→ **EXERCISE DESCRIPTION**
Can you copy every row below line for line without changing anything, leaving the pictures out of your answer?

EXERCISE MATERIAL START

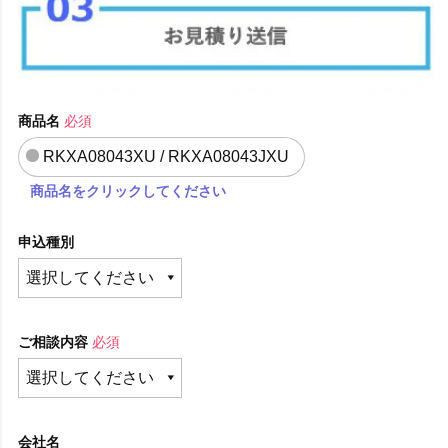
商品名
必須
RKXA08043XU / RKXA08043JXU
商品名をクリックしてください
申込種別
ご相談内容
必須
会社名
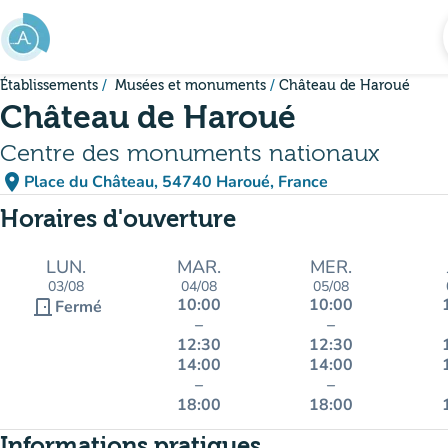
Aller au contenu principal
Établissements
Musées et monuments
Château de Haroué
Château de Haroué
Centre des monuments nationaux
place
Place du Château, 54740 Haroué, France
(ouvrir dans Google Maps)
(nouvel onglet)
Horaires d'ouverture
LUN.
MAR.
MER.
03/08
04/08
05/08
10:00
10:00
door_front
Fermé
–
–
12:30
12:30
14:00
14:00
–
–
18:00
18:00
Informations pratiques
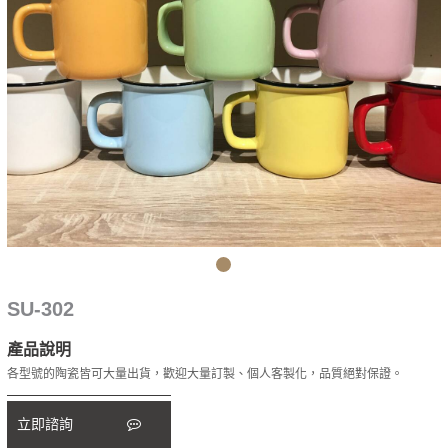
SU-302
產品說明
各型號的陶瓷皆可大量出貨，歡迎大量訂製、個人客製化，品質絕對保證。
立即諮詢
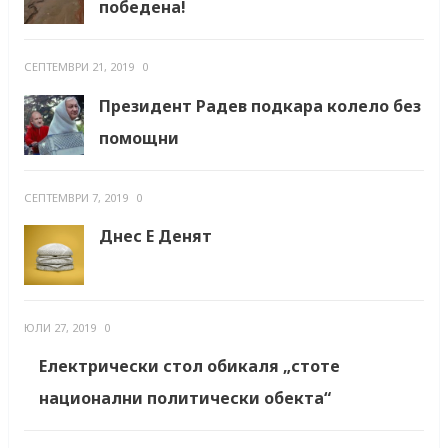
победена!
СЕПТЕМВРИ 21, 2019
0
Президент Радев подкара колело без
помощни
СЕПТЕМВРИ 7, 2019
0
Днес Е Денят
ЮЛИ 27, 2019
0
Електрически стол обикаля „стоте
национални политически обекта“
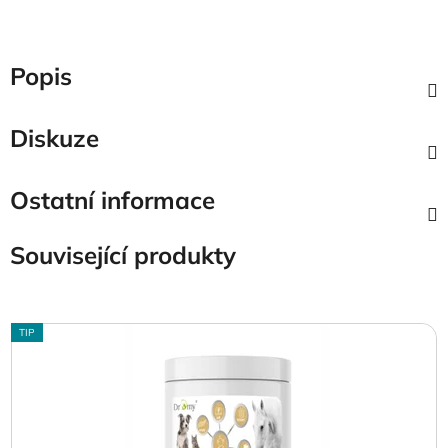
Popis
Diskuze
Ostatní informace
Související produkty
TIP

EXERCISE MATERIAL END

→ **SOLUTION TO THE EXERCISE**
商品名
必須
RKXA08043XU / RKXA08043JXU
商品名をクリックしてください
申込種別
ご相談内容
必須
会社名
Aller au contenu principal
Établissements
Musées et monuments
Château de Haroué
Château de Haroué
Centre des monuments nationaux
place
Place du Château, 54740 Haroué, France
(ouvrir dans Google Maps)
(nouvel onglet)
Horaires d'ouverture
LUN.
MAR.
MER.
03/08
04/08
05/08
10:00
10:00
door_front
Fermé
–
–
12:30
12:30
14:00
14:00
–
–
18:00
18:00
Informations pratiques
SU-302
產品說明
各型號的陶瓷皆可大量出貨，歡迎大量訂製、個人客製化，品質絕對保證。
立即諮詢
победена!
СЕПТЕМВРИ 21, 2019
0
Президент Радев подкара колело без
помощни
СЕПТЕМВРИ 7, 2019
0
Днес Е Денят
ЮЛИ 27, 2019
0
Електрически стол обикаля „стоте
национални политически обекта“
Popis
Diskuze
Ostatní informace
Související produkty
TIP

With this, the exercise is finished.